[[ Record extracts open ]]
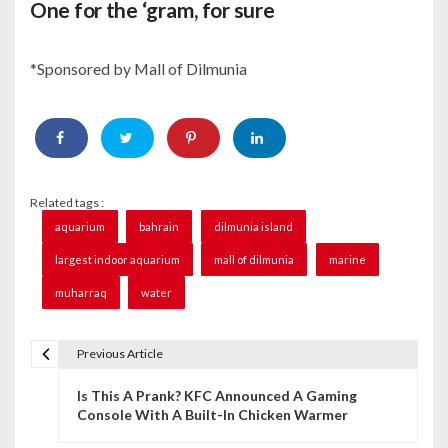
One for the ‘gram, for sure
*Sponsored by Mall of Dilmunia
Related tags :
aquarium
bahrain
dilmunia island
largest indoor aquarium
mall of dilmunia
marine
muharraq
water
Previous Article
P
Is This A Prank? KFC Announced A Gaming
o
Console With A Built-In Chicken Warmer
s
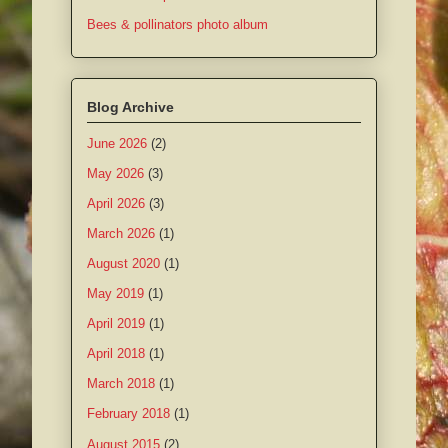
Bees & pollinators photo album
Blog Archive
June 2026
(2)
May 2026
(3)
April 2026
(3)
March 2026
(1)
August 2020
(1)
May 2019
(1)
April 2019
(1)
April 2018
(1)
March 2018
(1)
February 2018
(1)
August 2015
(2)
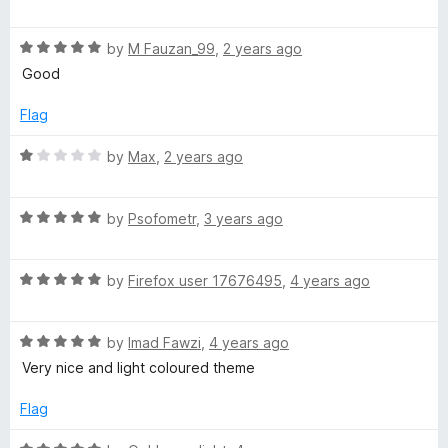
o
o
a
u
f
t
t
t
5
R
e
by
M Fauzan_99
,
2 years ago
o
a
d
Good
s
f
t
5
5
e
o
Flag
e
d
u
5
t
R
by
Max
,
2 years ago
o
n
o
a
u
f
t
t
5
R
e
by
Psofometr
,
3 years ago
t
o
a
d
f
t
1
e
5
R
e
by
Firefox user 17676495
,
4 years ago
o
a
d
u
n
t
5
t
R
e
by
Imad Fawzi
,
4 years ago
o
o
a
d
u
f
c
Very nice and light coloured theme
t
5
t
5
e
o
o
Flag
e
d
u
f
5
t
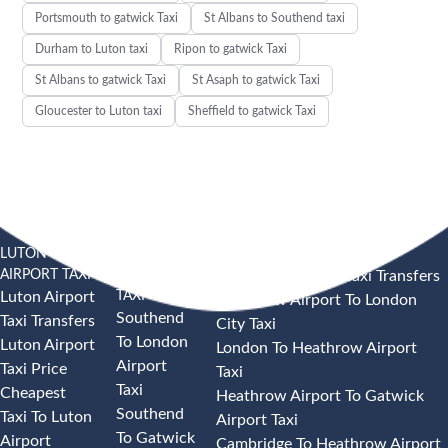
Portsmouth to gatwick Taxi
St Albans to Southend taxi
Durham to Luton taxi
Ripon to gatwick Taxi
St Albans to gatwick Taxi
St Asaph to gatwick Taxi
Gloucester to Luton taxi
Sheffield to gatwick Taxi
LUTON
SOUTHEND
HEATHROW AIRPORT TAXI
AIRPORT TAXI
AIRPORT
Heathrow Airport Taxi Transfers
TAXI
Luton Airport
Heathrow Airport To London
Southend
Taxi Transfers
City Taxi
To London
Luton Airport
London To Heathrow Airport
Airport
Taxi Price
Taxi
Taxi
Cheapest
Heathrow Airport To Gatwick
Southend
Taxi To Luton
Airport Taxi
To Gatwick
Airport
Cambridge To Heathrow Airport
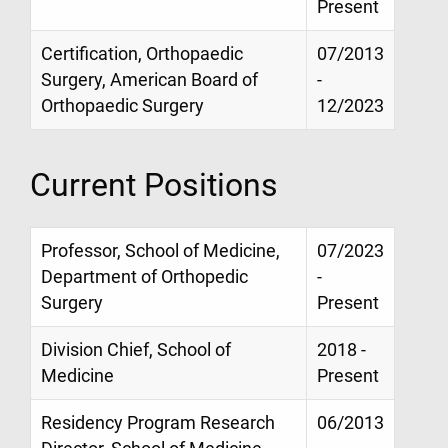
Present
Certification, Orthopaedic
07/2013
Surgery, American Board of
-
Orthopaedic Surgery
12/2023
Current Positions
Professor, School of Medicine,
07/2023
Department of Orthopedic
-
Surgery
Present
Division Chief, School of
2018 -
Medicine
Present
Residency Program Research
06/2013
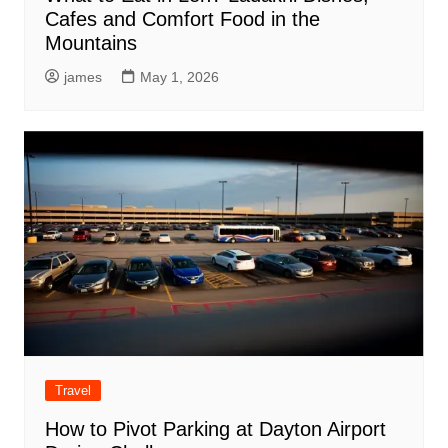
Cafes and Comfort Food in the
Mountains
james
May 1, 2026
Travel
How to Pivot Parking at Dayton Airport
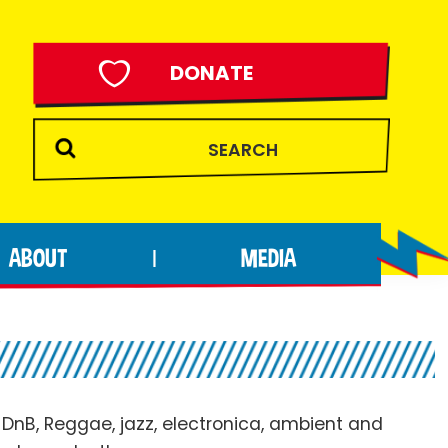
DONATE
ABOUT
MEDIA
|
 DnB, Reggae, jazz, electronica, ambient and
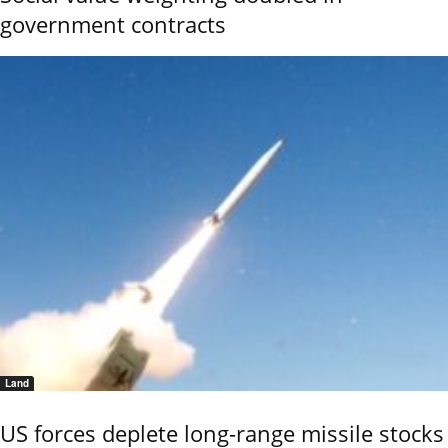
government contracts
Land
US forces deplete long-range missile stocks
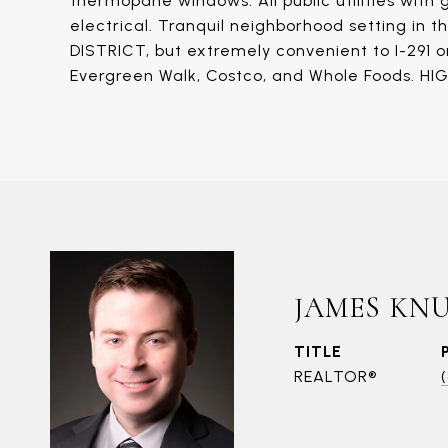
thermopane windows. All public utilities with
electrical. Tranquil neighborhood setting 
DISTRICT, but extremely convenient to I-291 or
Evergreen Walk, Costco, and Whole Foods. H
JAMES KN
TITLE
REALTOR®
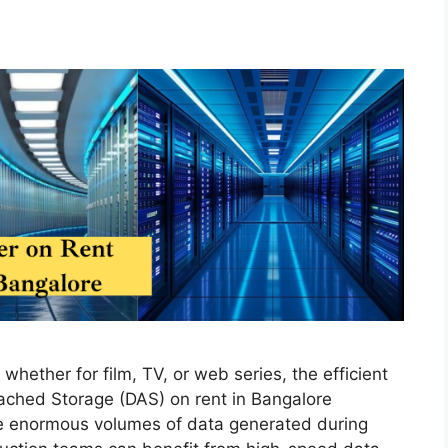
whether for film, TV, or web series, the efficient
tached Storage (DAS) on rent in Bangalore
the enormous volumes of data generated during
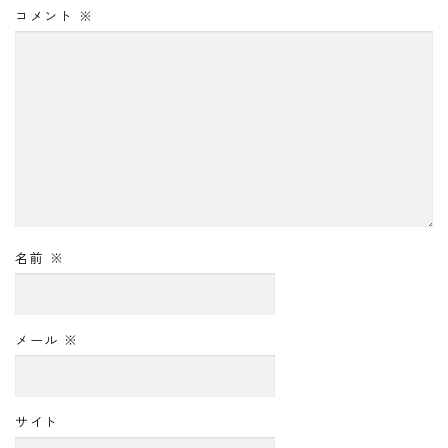
コメント
※
名前
※
メール
※
サイト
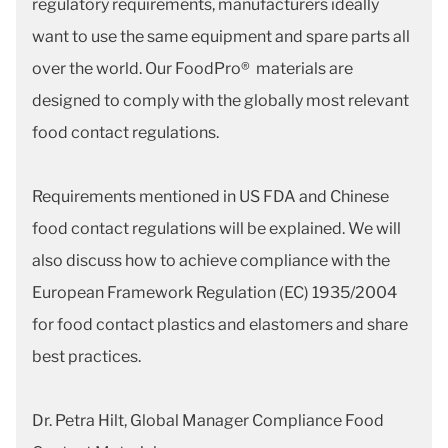
regulatory requirements, manufacturers ideally
want to use the same equipment and spare parts all
over the world. Our FoodPro® materials are
designed to comply with the globally most relevant
food contact regulations.
Requirements mentioned in US FDA and Chinese
food contact regulations will be explained. We will
also discuss how to achieve compliance with the
European Framework Regulation (EC) 1935/2004
for food contact plastics and elastomers and share
best practices.
Dr. Petra Hilt, Global Manager Compliance Food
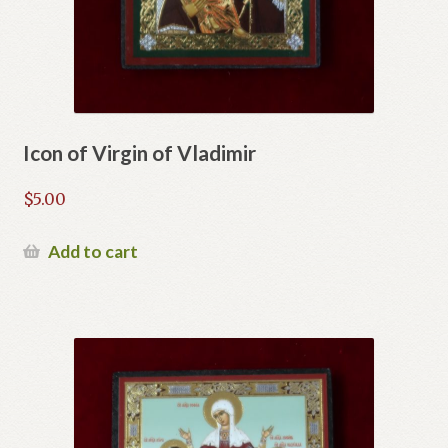
Icon of Virgin of Vladimir
$
5.00
Add to cart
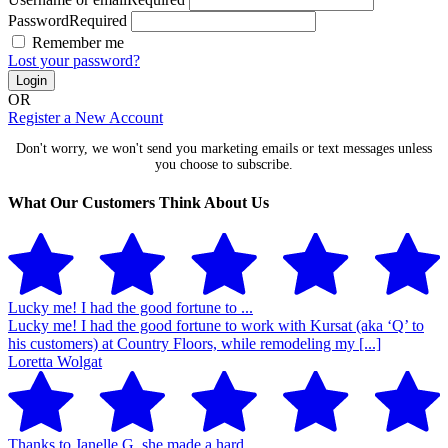
Password
Required
Remember me
Lost your password?
Login
OR
Register a New Account
Don't worry, we won't send you marketing emails or text messages unless
you choose to subscribe.
What Our Customers Think About Us
Lucky me! I had the good fortune to ...
Lucky me! I had the good fortune to work with Kursat (aka ‘Q’ to
his customers) at Country Floors, while remodeling my [...]
Loretta Wolgat
Thanks to Janelle G. she made a hard ...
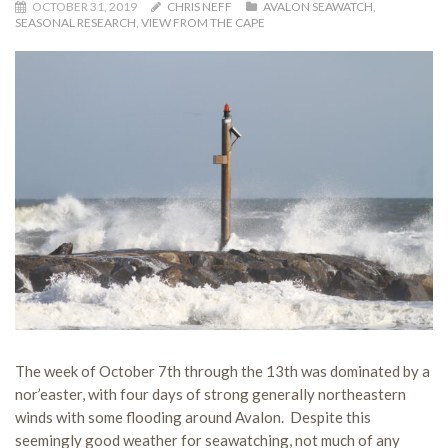
OCTOBER 31, 2019
CHRIS NEFF
AVALON SEAWATCH
,
SEASONAL RESEARCH
,
VIEW FROM THE CAPE
The week of October 7th through the 13th was dominated by a
nor’easter, with four days of strong generally northeastern
winds with some flooding around Avalon. Despite this
seemingly good weather for seawatching, not much of any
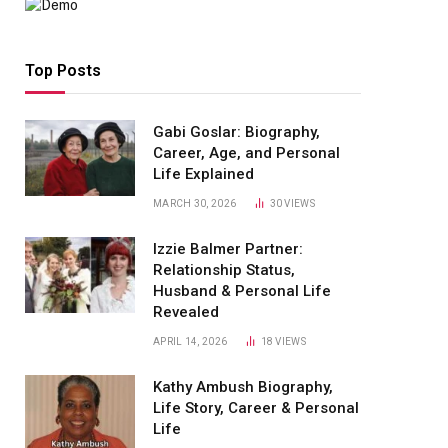
Top Posts
Gabi Goslar: Biography,
Career, Age, and Personal
Life Explained
MARCH 30, 2026
30
VIEWS
Izzie Balmer Partner:
Relationship Status,
Husband & Personal Life
Revealed
APRIL 14, 2026
18
VIEWS
Kathy Ambush Biography,
Life Story, Career & Personal
Life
[[ Record extracts closed ]]
Work to be completed »
Retype the lines of the records from the one with "regulatory requirements, manufacturers" to the one with "Add to cart", both included, and leave the pictures out of your answer.

Answer to the exercise »
regulatory requirements, manufacturers ideally
want to use the same equipment and spare parts all
over the world. Our FoodPro® materials are
designed to comply with the globally most relevant
food contact regulations.
Requirements mentioned in US FDA and Chinese
food contact regulations will be explained. We will
also discuss how to achieve compliance with the
European Framework Regulation (EC) 1935/2004
for food contact plastics and elastomers and share
best practices.
Dr. Petra Hilt, Global Manager Compliance Food
Icon of Virgin of Vladimir
$
5.00
Add to cart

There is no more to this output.